Researchers created the first system where light can manipulate particles of different sizes ranging from roughly molecule to as a large as bacterium.
The scientists, led by a team from the Massachusetts Institute of Technology, used simulations to manipulate matter with light instead of using sophisticated and expensive laser beam by creating simulated asymmetrical particles—called Janus particles—that are a micrometer in diameter and composed of a silica core coated on side with a thin layer of gold.
When the particles were exposed to a beam of light, the two-sided configuration caused an interaction that shifted the axes of symmetry relative to the orientation of the beam.
The interaction creates forces setting the particle spinning uniformly while multiple particles can all be affected at once by the same beam. This causes the rate of spin to shift with a change of the light’s color.

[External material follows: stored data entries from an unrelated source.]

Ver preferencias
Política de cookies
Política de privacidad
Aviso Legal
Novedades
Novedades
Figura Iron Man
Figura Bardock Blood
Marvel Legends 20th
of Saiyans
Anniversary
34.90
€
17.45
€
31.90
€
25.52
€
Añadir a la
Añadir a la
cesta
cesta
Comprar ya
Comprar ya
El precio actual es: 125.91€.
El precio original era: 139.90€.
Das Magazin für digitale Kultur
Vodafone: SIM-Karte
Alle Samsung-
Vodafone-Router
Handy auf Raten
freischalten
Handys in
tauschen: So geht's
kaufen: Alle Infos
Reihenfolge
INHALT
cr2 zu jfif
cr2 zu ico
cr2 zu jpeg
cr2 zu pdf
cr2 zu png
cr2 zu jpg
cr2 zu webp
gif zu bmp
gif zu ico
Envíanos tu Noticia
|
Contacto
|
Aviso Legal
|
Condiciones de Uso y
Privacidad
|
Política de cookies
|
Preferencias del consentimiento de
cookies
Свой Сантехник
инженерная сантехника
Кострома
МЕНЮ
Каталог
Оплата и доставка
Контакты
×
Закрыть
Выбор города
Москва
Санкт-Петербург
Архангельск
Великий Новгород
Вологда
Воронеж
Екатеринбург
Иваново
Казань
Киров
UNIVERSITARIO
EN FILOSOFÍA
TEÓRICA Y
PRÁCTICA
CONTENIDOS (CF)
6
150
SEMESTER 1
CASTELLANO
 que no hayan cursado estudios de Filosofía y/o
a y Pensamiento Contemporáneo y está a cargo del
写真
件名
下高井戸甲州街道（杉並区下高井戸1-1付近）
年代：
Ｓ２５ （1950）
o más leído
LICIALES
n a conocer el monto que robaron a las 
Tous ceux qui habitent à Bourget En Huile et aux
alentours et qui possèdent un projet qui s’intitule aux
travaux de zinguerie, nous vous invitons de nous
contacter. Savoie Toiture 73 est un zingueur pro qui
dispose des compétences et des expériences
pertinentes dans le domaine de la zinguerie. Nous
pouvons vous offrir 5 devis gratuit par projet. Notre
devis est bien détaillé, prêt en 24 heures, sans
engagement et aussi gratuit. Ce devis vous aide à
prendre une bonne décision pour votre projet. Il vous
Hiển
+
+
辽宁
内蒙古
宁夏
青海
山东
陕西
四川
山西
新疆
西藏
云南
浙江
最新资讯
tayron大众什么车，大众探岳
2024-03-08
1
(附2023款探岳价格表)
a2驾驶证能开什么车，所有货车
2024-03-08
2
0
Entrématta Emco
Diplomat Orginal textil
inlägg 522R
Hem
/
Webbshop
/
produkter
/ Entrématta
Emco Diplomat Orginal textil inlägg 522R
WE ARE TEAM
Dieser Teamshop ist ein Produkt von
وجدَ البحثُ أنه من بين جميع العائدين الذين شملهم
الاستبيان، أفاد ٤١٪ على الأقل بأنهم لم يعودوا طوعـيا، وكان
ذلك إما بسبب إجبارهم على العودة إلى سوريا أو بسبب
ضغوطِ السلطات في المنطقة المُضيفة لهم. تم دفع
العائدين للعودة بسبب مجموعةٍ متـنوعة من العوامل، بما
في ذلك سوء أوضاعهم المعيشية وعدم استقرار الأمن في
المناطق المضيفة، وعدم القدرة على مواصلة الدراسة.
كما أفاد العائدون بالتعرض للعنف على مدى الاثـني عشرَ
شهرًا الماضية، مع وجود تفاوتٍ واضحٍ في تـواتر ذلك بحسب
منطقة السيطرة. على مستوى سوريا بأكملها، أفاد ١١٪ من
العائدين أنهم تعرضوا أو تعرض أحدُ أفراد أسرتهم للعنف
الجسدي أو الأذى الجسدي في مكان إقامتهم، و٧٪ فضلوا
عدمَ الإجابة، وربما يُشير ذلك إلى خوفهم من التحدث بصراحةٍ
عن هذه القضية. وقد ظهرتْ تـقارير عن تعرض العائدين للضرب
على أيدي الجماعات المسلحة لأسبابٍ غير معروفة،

According to the scientists, the same kind of system could be applied to producing different kinds of manipulations including moving the positions of the particles.
The system could also be applied to moving particles around inside the body for medical treatments and optically based nanomachinery.
Other applications include biological uses, where nanoparticles may be moving in a complex and changing environment that would distort and scatter the beams needed for other kinds of particle manipulation.
“Because our approach does not require shaping of the light field, a single beam of light can simultaneously actuate a large number of particles,” Ognjen Ilic, Ph.D., said in a statement. “Achieving this type of behavior would be of considerable interest to the community of scientists studying optical manipulation of nanoparticles and molecular machines.”
These findings were published in the journal Science Advances.